GANNON, individually and as

husband and wife,

Plaintiffs-Appellants,

v.

AMERICAN HOME PRODUCTS, INC.;

AMERICAN CYANAMID COMPANY,

LEDERLE LABORATORIES, and

WYETH-LEDERLE VACCINES,

Defendants-Respondents.

_______________________________________________________

Argued December 8, 2009 - Decided

Before Judges Grall, Messano and LeWinn.

On appeal from the Superior Court of New Jersey, Law Division, Bergen County, Docket No. L-3443-03.

Stanley P. Kops (Law Offices of Stanley P. Kops) of the Pennsylvania bar, admitted pro hac vice, argued the cause for appellants (MacLachlan Law Offices and Mr. Kops, attorneys; Mr. Kops, on the brief).

Roger W. Yoerges (Steptoe & Johnson, LLP) of the Washington, D.C. bar, admitted pro hac vice, argued the cause for respondents (Porzio, Bromberg & Newman, and Mr. Yoerges, attorneys; Kenneth R. Meyer, of counsel and on the brief; Mr. Yoerges, on the brief).

The opinion of this court was delivered by

MESSANO, J.A.D.

Plaintiffs Jamie and Rebecca Gannon appeal from the grant of summary judgment dismissing their complaint against defendants American Home Products Corporation (American), American Cyanamid Company (Cyanamid), and Lederle Laboratories (Lederle) (collectively, defendants). We have considered the arguments raised in light of the record and applicable legal standards. We reverse and remand for further proceedings consistent with this opinion.

I.

Plaintiff's amended complaint, filed June 11, 2003, alleged that between September 1973 and August 1976, he was administered "five doses of Orimune trivalent vaccine," an oral polio vaccine, at the offices of his pediatrician in Pennsylvania.

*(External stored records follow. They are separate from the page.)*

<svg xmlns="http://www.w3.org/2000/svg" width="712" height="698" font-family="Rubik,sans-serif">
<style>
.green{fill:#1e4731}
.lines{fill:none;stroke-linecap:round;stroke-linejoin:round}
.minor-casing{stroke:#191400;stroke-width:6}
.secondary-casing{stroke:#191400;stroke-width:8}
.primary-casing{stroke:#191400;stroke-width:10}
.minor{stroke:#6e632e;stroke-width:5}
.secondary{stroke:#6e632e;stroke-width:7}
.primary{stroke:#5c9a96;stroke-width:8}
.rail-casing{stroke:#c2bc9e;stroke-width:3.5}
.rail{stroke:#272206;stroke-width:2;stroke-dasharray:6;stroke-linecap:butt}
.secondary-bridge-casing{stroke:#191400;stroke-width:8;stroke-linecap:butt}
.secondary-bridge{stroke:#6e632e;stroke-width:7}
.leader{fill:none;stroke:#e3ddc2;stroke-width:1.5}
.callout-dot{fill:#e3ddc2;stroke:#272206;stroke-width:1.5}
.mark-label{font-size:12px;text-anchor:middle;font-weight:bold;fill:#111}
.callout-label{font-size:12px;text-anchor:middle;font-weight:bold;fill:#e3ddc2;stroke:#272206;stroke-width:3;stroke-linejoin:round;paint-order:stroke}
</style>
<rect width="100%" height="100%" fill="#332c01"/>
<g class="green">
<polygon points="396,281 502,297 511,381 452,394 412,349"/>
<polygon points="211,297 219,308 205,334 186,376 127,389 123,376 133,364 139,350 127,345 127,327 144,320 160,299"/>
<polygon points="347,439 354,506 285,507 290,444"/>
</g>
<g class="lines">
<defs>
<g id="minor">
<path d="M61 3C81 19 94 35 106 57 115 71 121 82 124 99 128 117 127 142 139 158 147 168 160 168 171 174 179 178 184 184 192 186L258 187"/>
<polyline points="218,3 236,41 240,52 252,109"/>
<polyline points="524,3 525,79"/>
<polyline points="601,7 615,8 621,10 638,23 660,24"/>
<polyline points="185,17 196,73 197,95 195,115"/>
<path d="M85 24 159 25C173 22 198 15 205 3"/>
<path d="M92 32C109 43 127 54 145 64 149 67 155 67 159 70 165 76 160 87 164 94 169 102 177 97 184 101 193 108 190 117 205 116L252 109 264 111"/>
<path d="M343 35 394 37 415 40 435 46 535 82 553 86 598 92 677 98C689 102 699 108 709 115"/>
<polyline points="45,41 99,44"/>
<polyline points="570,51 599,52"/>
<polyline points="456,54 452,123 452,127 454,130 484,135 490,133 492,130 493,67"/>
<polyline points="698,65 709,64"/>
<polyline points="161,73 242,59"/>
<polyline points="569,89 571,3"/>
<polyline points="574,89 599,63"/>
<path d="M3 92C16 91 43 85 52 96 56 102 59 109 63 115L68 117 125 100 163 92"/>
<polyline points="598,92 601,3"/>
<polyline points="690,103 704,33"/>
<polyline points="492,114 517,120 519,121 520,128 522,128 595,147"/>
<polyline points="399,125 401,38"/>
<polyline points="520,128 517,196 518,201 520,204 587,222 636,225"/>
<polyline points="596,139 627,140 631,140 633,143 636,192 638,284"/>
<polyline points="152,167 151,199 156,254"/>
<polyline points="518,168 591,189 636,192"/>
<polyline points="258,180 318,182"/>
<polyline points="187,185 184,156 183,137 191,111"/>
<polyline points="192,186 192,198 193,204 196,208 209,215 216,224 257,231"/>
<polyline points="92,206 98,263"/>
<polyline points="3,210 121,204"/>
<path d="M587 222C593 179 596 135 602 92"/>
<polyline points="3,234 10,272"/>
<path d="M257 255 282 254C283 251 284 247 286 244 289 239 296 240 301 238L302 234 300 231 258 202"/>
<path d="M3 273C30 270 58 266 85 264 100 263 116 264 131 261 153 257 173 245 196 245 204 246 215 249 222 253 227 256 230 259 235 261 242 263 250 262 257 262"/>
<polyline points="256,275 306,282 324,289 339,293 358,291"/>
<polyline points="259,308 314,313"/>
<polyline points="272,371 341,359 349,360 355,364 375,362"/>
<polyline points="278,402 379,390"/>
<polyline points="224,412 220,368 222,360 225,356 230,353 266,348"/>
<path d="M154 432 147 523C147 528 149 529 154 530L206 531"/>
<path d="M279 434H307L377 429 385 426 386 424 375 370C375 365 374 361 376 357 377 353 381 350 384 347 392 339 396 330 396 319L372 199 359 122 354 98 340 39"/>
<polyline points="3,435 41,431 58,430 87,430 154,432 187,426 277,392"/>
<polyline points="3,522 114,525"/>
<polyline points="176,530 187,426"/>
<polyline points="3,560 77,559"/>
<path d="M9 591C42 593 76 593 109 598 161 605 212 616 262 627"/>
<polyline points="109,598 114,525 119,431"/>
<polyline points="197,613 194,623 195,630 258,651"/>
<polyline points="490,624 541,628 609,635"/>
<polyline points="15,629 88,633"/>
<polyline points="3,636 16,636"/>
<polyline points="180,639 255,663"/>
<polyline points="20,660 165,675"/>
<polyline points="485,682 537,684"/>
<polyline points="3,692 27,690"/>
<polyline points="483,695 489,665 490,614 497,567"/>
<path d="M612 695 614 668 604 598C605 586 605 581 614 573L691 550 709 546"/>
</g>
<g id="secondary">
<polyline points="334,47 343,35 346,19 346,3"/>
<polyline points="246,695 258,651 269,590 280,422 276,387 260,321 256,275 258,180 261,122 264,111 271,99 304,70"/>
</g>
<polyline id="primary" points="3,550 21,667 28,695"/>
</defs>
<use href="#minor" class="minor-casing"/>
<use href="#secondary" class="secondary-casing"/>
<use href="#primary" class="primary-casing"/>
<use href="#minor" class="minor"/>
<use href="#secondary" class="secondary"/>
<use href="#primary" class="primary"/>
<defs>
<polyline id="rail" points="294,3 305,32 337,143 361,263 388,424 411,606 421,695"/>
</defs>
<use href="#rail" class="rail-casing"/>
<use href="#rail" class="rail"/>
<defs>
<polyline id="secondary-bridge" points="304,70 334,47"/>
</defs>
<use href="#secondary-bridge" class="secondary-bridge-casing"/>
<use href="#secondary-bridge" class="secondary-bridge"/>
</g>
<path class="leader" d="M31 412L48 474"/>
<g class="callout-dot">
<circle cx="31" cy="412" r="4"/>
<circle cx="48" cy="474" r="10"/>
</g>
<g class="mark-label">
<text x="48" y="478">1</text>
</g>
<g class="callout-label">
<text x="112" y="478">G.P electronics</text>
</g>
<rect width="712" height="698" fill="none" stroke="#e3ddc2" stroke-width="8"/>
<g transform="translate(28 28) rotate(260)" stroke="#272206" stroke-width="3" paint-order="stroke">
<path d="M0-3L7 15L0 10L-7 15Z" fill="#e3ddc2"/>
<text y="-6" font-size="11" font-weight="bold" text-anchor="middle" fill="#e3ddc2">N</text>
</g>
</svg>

The complaint further alleged that American manufactured the Orimune vaccine that "caused cancer in plaintiff . . . ." The complaint named Cyanamid, "an owned subsidiary of" American, and Lederle "a wholly-owned division" of American and/or Cyanamid, as defendants.

Plaintiff contended that Orimune "was improperly manufactured and . . . contained contaminants, including . . . SV40," a simian virus. Plaintiff alleged that defendants "manufactured [the vaccine] without complying with the regulatory mandate and/or [their] report and application for the licensing of Orimune." Plaintiff sought damages, claiming that Orimune caused him to develop "an SV40 cancerous brain tumor." Defendants filed an answer generally denying plaintiff's claims.

Also in 2003, plaintiff filed a claim in the federal district court for the Eastern District of Pennsylvania, naming the United States as defendant, and seeking relief under the Federal Tort Claims Act, 28 U.S.C.A.